> _Aim of the task_:
Repeat every record exactly, but omit the images.

> _Data records_:
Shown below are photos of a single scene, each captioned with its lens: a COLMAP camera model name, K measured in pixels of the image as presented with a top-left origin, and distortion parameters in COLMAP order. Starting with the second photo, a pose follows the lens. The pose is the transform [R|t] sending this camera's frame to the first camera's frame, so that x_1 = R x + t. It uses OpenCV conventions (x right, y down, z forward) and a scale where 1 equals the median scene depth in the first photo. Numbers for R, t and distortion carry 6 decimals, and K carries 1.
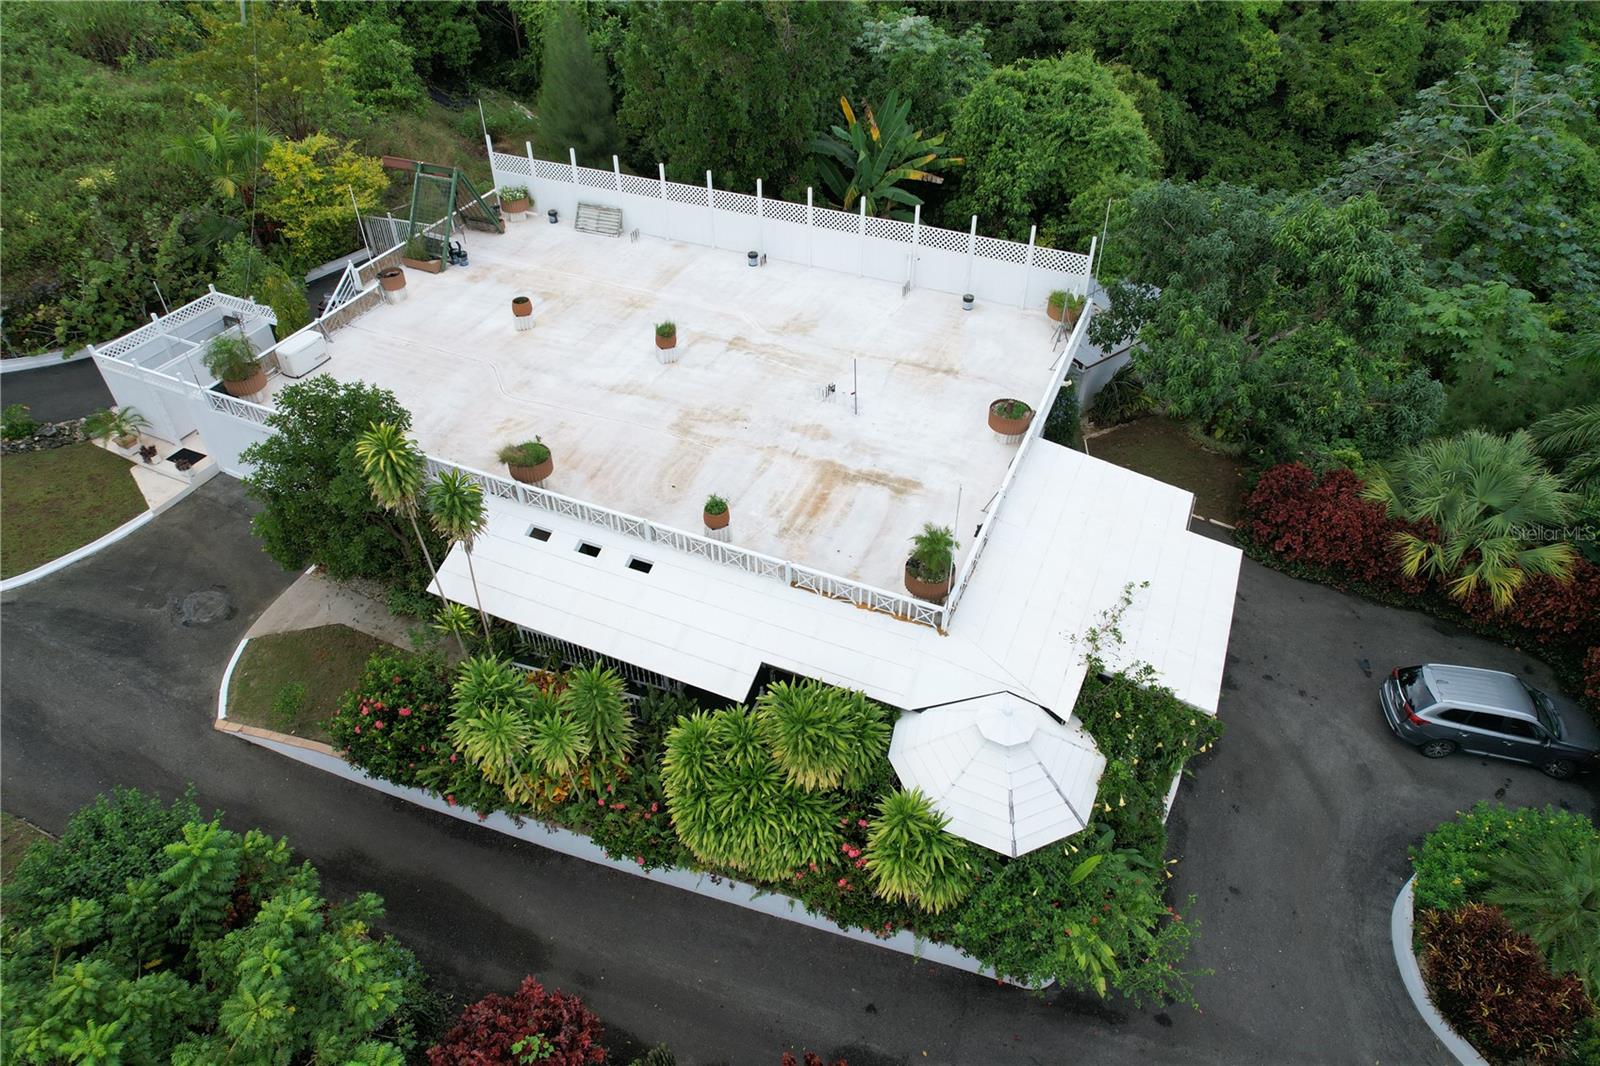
lens RADIAL K [[1021.8, 0, 800.9], [0, 1021.8, 522.8], [0, 0, 1]] dist [-0.076177, 0.066745]
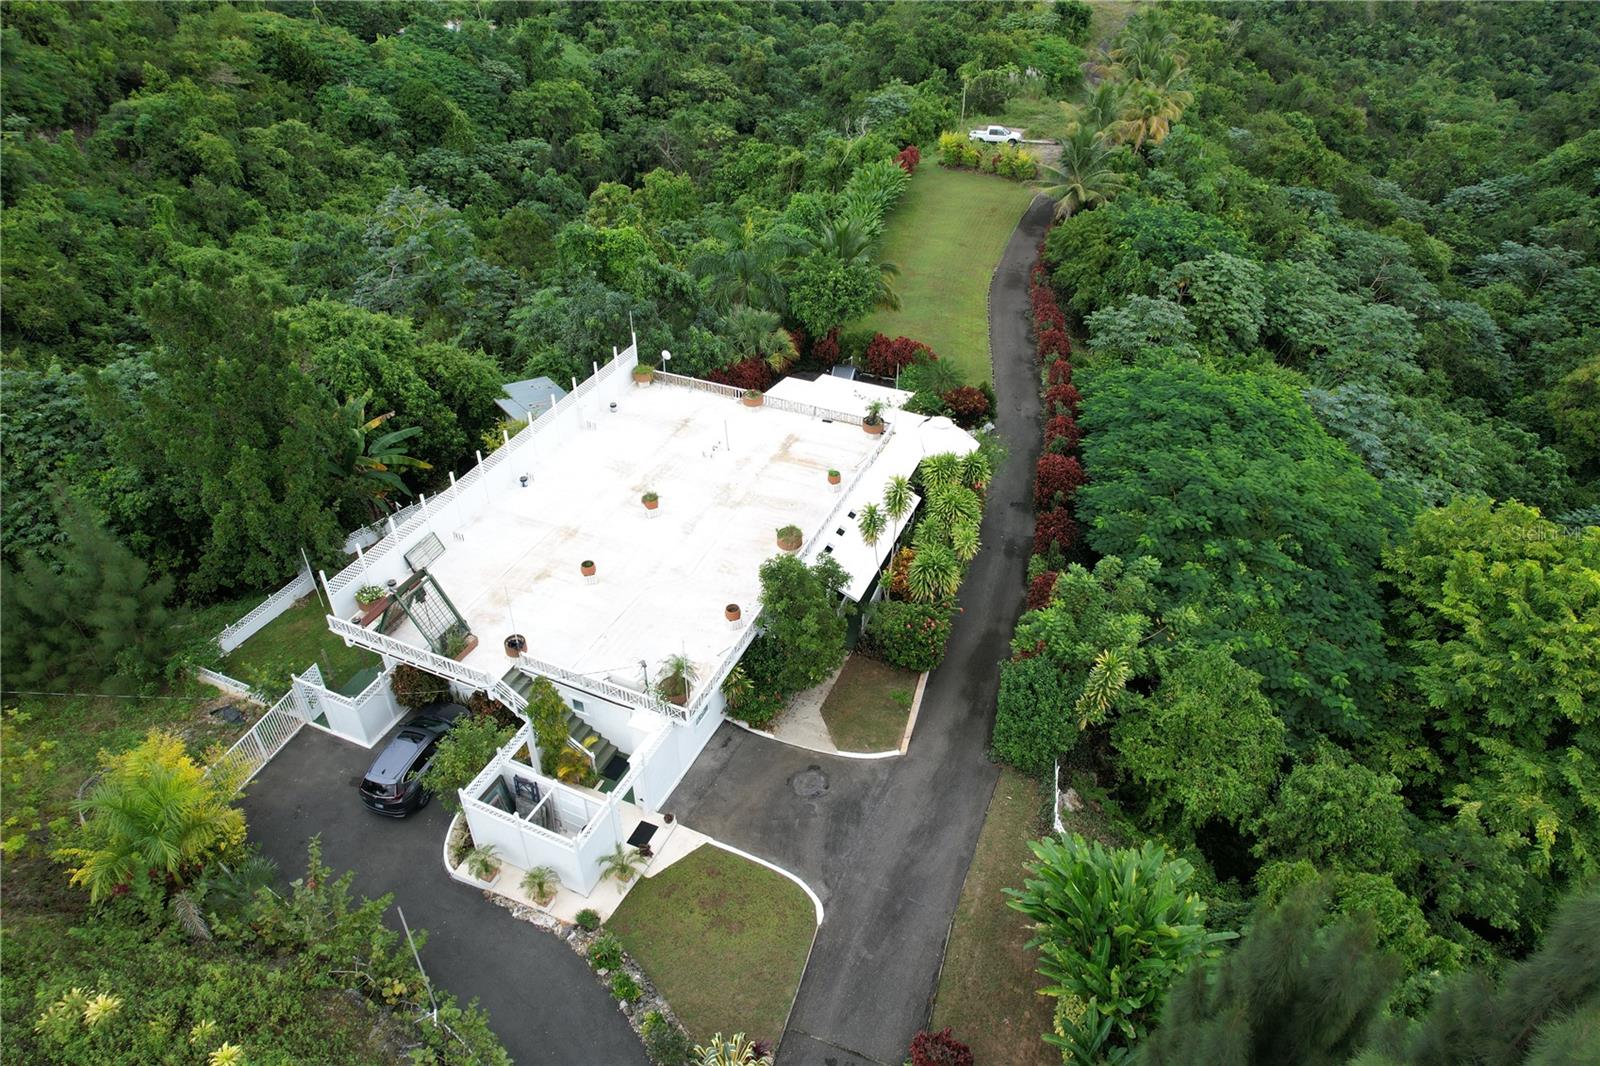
lens RADIAL K [[1021.8, 0, 809.1], [0, 1021.8, 536.5], [0, 0, 1]] dist [-0.076177, 0.066745]
pose [[-0.012392, -0.588477, 0.808419, -1.420428], [0.632237, 0.621748, 0.462284, -0.716264], [-0.774676, 0.516841, 0.364353, 0.301619]]
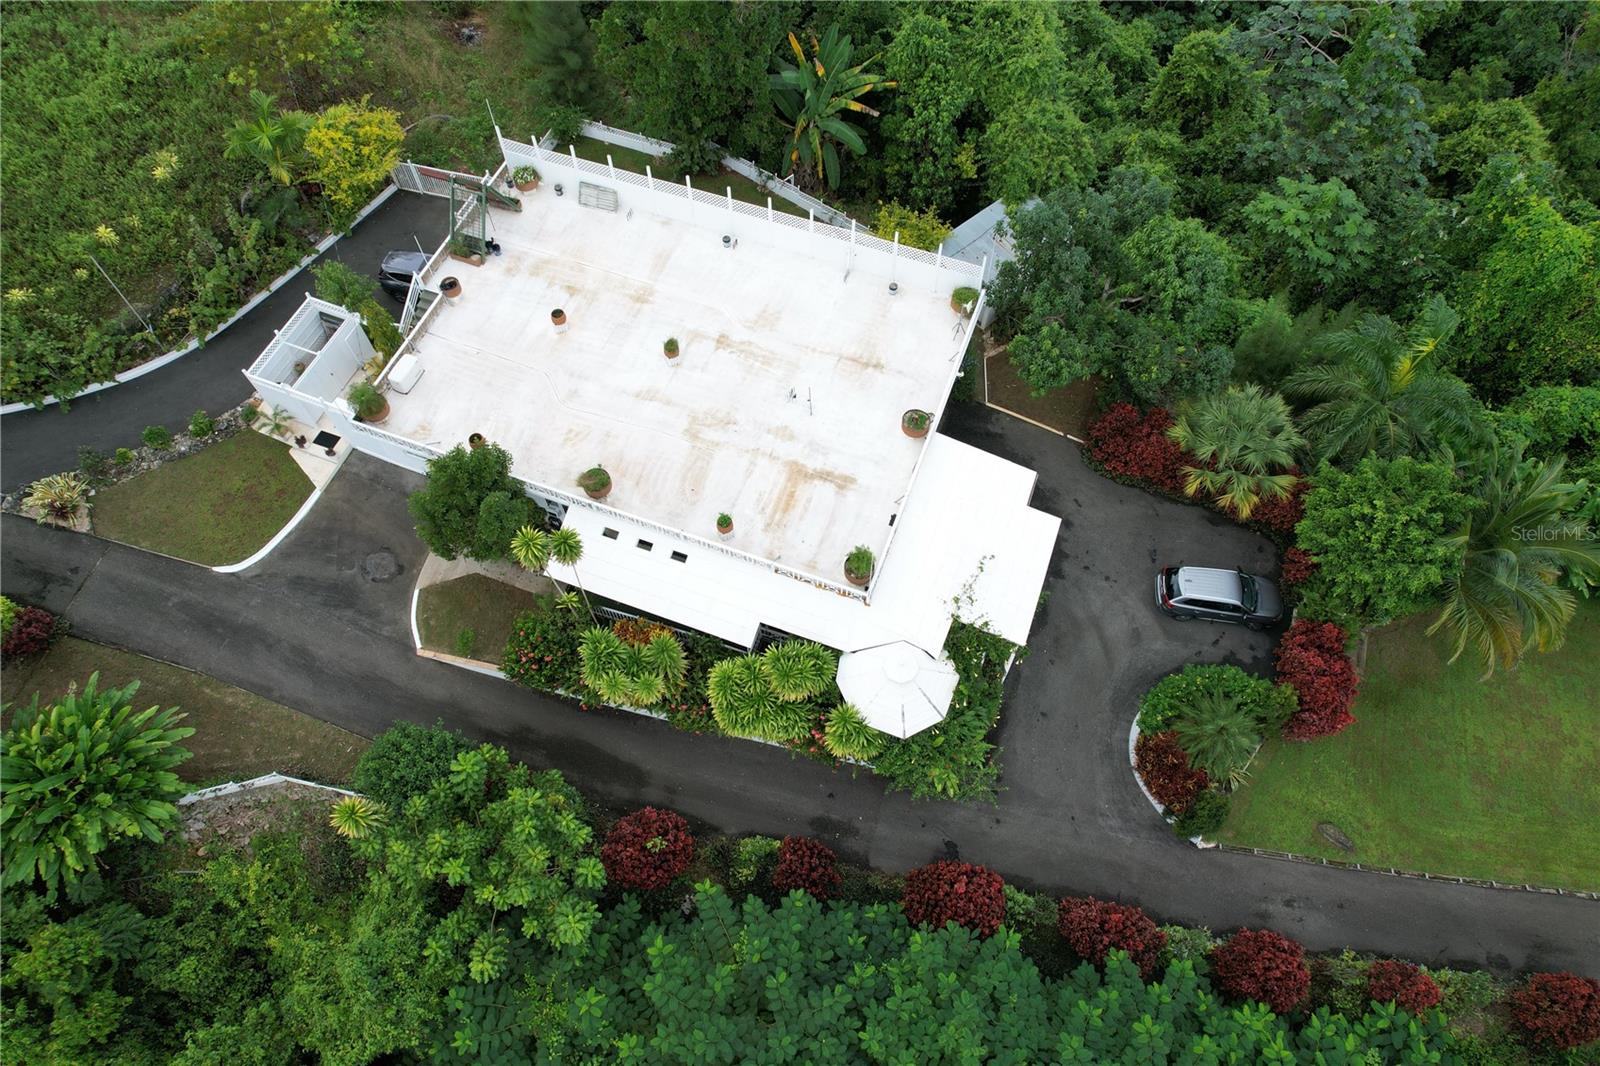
lens RADIAL K [[1021.8, 0, 799.3], [0, 1021.8, 526.0], [0, 0, 1]] dist [-0.076177, 0.066745]
pose [[0.998542, -0.048967, 0.022703, -0.003109], [0.037618, 0.933023, 0.357844, -0.456736], [-0.038705, -0.356469, 0.933505, -0.384706]]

> _Exercise result_:
Shown below are photos of a single scene, each captioned with its lens: a COLMAP camera model name, K measured in pixels of the image as presented with a top-left origin, and distortion parameters in COLMAP order. Starting with the second photo, a pose follows the lens. The pose is the transform [R|t] sending this camera's frame to the first camera's frame, so that x_1 = R x + t. It uses OpenCV conventions (x right, y down, z forward) and a scale where 1 equals the median scene depth in the first photo. Numbers for R, t and distortion carry 6 decimals, and K carries 1.
lens RADIAL K [[1021.8, 0, 800.9], [0, 1021.8, 522.8], [0, 0, 1]] dist [-0.076177, 0.066745]
lens RADIAL K [[1021.8, 0, 809.1], [0, 1021.8, 536.5], [0, 0, 1]] dist [-0.076177, 0.066745]
pose [[-0.012392, -0.588477, 0.808419, -1.420428], [0.632237, 0.621748, 0.462284, -0.716264], [-0.774676, 0.516841, 0.364353, 0.301619]]
lens RADIAL K [[1021.8, 0, 799.3], [0, 1021.8, 526.0], [0, 0, 1]] dist [-0.076177, 0.066745]
pose [[0.998542, -0.048967, 0.022703, -0.003109], [0.037618, 0.933023, 0.357844, -0.456736], [-0.038705, -0.356469, 0.933505, -0.384706]]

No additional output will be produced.